## Exercise description
Every line in the listing below that holds the word "none" should be returned.

## Stored data
···

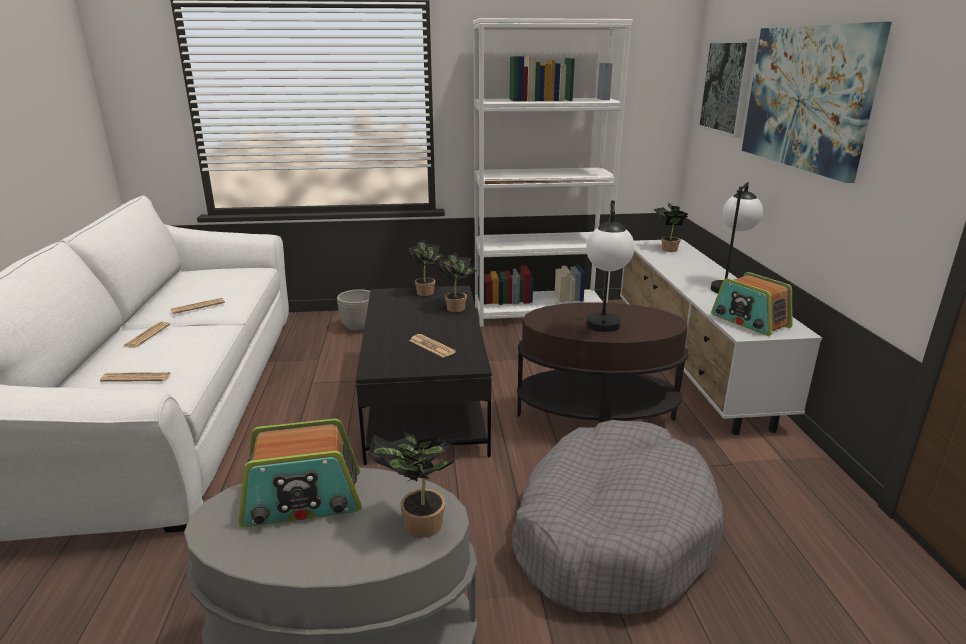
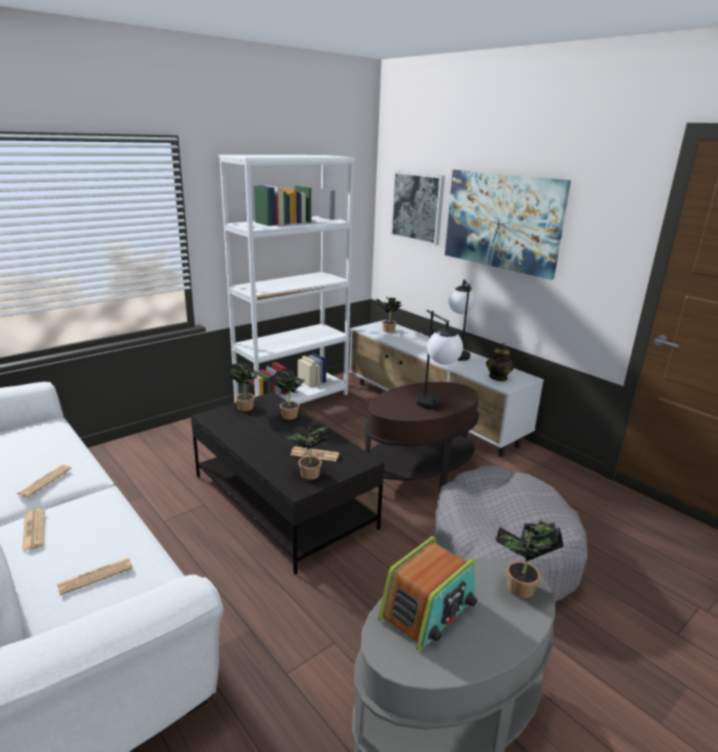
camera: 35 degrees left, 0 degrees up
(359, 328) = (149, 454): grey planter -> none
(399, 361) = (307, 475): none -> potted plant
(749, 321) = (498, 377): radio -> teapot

···

## Exercise result
(359, 328) = (149, 454): grey planter -> none
(399, 361) = (307, 475): none -> potted plant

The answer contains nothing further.